Tumors that can be found in TBC are generally small, low in grade, and have a specific subtype, especially the luminal A. In comparison to other breast cancer subtypes, research shows that TBC is less likely to metastasize. A study by Hetelekidis et al. found lymph node involvement in TBC to range between 4 and 7%, which is notably lower than in other invasive ductal carcinomas. Despite its favorable prognosis, postoperative endocrine therapy, SLNB, and breast-conserving radiotherapy are often recommended for TBC.40,41 However, a recent study showed that TBC had a limited response to endocrine and radiation therapy. 42
A recent retrospective review of 32 TBC patients found that accurate preoperative and verified pathological diagnosis may prevent postoperative endocrine and radiation treatment, as well as SLNB. In another study, they compared the overall survival (OS) and lymph node metastasis rate in DCIS, TBC, and IDC estrogen receptor-positive type using the Kaplan–Meier technique. The focus was on exploring treatment de-escalation, addressing concerns of treatment overload from previous studies. 43 Based on the findings, TBC showed more favorable rates for lymph node metastasis, OS, and DFS than not otherwise specified (NOS) cases. 10 Yamane et al. similarly observed comparable survival outcomes between TBC and DCIS, with no significant difference in OS and DFS, highlighting the favorable prognosis of TBC. 43
These findings suggest that TBC presents a suitable option for reducing the need for surgical axillary staging, given its minimal lymph node metastasis and outstanding long-term survival results. This strategy is in line with the objectives of personalized medicine, which seeks to decrease unnecessary surgical procedures while maintaining a high survival rate.
Limitations
This study has potential limitations. First, this review is not systematic and no meta-analysis was performed. Second, when applying the conclusions we should consider that the information gathered from trials like SOUND may not apply to all patient groups, especially those considered high-risk. Additionally, while TBC and DCIS were highlighted, there is still insufficient data especially on other special subtypes (e.g., papillary or mucinous carcinoma), restricting a thorough examination of all uncommon subtypes. Long-term outcome data after the study period is still necessary for improvements in DFS and recurrence rates. The way Choosing Wisely guidelines are applied varies between the doctors, and it is difficult to see how these recommendations affect patients’ overall QoL.
Conclusion
Although BC patients commonly undergo SLNB for axillary node staging, its necessity can be questioned since it is primarily used for staging without curative intent. The increasing trend of avoiding axillary surgery in DCIS patients highlights the importance of choosing treatment according to the patient’s preferences, goals, and health using the latest evidence to provide the best care. Findings from Choosing Wisely recommendations suggest that avoiding axillary surgery may benefit elderly patients with small BC and clinically negative nodes, while the SOUND trial showed that skipping axillary surgery was just as successful as SLNB. Additionally, TBC is a good candidate to skip axillary surgery due to its minimal axillary lymph node involvement. As a result, the number of surgeries that are performed currently can be reduced to improve patients’ overall health.
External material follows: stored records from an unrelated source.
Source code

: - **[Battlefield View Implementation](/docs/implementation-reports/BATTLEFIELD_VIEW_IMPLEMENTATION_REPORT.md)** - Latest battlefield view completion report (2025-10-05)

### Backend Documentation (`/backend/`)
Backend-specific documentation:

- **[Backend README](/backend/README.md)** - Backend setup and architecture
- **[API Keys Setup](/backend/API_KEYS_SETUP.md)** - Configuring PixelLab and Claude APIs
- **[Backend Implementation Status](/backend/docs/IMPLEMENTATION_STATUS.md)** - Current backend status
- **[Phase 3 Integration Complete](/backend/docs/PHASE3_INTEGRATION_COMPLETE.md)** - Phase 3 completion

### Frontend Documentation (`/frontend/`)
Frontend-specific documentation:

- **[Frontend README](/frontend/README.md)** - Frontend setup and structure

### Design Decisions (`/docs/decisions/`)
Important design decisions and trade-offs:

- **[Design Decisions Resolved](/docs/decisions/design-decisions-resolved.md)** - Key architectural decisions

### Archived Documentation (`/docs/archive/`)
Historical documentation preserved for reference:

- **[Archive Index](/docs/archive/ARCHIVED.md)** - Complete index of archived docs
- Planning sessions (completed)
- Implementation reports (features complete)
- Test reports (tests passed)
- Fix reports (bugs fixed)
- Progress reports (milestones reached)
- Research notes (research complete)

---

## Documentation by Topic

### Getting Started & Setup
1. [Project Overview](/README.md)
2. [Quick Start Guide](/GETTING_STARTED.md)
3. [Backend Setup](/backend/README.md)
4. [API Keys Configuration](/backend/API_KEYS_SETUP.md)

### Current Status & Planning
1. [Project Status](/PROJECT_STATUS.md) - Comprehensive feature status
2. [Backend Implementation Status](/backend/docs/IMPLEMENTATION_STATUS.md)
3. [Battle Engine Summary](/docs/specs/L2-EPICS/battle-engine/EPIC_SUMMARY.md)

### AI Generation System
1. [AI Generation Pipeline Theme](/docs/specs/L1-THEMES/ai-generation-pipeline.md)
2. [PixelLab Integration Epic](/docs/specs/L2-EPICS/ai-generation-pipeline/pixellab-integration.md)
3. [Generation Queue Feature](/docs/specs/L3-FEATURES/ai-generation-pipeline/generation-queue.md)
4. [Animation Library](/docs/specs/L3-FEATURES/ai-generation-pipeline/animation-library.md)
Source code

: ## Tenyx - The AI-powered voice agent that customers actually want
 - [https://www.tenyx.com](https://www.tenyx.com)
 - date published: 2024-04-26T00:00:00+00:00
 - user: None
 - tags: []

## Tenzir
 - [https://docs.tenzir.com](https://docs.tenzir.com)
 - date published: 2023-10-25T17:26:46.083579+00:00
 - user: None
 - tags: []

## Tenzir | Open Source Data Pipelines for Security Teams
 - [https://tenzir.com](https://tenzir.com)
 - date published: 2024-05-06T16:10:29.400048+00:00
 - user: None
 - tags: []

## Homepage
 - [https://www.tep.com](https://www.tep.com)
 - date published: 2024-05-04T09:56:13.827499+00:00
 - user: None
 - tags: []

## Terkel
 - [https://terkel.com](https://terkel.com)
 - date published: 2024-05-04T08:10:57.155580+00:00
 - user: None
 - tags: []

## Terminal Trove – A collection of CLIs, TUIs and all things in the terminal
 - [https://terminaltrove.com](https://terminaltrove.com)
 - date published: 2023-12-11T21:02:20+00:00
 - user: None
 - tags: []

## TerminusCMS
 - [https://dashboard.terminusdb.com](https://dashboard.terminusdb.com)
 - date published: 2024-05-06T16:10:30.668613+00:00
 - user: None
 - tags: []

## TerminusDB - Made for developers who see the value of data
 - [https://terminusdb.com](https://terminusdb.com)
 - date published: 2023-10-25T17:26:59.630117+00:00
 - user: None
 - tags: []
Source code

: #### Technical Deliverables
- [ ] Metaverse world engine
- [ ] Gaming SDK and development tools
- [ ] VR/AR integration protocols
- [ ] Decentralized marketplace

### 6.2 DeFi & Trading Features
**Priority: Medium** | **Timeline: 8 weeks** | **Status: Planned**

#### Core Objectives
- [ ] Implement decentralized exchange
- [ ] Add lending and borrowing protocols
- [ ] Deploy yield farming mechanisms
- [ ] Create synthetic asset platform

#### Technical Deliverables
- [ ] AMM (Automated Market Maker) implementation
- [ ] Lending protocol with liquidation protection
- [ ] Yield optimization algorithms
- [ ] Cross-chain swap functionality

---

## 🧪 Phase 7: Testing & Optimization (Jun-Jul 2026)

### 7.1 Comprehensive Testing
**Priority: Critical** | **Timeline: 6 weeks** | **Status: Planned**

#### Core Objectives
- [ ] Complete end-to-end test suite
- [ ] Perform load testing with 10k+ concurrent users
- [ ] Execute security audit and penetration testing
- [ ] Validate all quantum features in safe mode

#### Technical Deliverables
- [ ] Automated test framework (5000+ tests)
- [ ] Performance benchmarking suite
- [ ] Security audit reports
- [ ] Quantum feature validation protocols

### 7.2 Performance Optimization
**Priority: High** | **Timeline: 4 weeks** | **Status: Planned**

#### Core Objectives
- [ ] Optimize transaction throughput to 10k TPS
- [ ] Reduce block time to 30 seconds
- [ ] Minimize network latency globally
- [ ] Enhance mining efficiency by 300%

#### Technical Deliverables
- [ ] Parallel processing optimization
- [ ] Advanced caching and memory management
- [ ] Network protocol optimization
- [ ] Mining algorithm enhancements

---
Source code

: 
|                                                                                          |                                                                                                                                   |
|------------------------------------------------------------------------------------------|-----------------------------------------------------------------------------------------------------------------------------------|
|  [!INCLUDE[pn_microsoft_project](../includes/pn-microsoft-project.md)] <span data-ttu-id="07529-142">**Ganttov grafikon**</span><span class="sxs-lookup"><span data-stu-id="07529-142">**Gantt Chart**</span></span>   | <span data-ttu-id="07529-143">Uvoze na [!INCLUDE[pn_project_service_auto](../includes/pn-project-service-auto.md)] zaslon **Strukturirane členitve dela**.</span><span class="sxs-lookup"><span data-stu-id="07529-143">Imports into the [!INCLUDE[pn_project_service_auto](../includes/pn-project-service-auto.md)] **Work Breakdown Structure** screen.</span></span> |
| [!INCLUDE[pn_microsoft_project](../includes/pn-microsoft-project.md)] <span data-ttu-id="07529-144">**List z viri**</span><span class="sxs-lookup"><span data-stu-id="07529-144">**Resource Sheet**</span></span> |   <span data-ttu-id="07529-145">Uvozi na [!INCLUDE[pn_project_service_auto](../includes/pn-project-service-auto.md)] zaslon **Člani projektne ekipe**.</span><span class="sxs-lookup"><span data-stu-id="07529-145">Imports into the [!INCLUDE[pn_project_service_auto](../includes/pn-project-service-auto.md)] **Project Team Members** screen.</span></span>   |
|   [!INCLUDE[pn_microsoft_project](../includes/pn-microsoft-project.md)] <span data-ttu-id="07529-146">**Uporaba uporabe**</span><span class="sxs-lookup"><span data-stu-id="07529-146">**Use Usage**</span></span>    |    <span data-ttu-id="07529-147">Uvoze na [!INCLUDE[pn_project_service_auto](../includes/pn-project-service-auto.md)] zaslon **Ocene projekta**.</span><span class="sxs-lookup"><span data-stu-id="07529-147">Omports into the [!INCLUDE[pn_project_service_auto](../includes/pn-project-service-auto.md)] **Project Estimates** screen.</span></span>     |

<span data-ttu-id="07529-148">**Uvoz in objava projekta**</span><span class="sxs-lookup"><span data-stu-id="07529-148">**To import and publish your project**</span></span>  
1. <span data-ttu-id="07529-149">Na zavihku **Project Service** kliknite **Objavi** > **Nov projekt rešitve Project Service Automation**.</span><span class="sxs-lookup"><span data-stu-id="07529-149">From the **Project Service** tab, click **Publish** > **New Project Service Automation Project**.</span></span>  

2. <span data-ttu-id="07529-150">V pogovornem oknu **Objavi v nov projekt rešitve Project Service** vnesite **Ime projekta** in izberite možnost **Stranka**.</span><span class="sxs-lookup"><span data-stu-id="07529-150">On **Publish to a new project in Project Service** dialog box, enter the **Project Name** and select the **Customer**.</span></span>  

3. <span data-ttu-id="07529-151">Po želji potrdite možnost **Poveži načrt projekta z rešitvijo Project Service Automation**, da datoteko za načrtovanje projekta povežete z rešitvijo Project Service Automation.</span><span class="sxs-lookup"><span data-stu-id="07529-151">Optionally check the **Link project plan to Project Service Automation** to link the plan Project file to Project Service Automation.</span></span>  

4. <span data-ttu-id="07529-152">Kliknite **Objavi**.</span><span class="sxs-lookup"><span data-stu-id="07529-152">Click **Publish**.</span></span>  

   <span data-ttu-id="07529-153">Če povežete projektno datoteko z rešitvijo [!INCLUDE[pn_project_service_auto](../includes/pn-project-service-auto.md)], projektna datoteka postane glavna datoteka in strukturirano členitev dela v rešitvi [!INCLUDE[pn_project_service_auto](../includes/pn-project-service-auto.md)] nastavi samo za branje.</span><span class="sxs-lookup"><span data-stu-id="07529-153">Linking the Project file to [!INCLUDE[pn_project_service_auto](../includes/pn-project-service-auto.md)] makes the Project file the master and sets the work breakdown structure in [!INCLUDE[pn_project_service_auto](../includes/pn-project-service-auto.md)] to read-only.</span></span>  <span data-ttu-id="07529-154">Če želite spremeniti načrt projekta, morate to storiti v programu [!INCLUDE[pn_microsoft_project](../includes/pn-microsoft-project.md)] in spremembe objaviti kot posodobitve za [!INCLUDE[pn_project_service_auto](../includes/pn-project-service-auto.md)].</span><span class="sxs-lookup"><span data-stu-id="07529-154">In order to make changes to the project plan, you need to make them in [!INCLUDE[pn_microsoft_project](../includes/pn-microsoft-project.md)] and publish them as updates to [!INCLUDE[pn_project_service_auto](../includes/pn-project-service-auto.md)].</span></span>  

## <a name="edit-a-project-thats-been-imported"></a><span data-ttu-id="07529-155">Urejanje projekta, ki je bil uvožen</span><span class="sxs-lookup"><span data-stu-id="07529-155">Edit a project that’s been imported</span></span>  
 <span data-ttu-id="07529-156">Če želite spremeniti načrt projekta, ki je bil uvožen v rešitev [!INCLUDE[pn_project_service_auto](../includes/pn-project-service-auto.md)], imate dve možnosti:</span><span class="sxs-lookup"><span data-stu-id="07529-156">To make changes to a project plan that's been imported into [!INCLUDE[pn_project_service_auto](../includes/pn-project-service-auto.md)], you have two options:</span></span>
In a nutshell, the combination of the Choosing Wisely guidelines, insights into DCIS, findings on tubular breast carcinoma, and results from the SOUND trial indicates a shift towards reduced side effects and enhanced patient quality of life, while having minimal impact on survival rates. Ongoing research and monitoring are necessary to continue validating and refining these methods, ensuring they benefit a broader group of patients.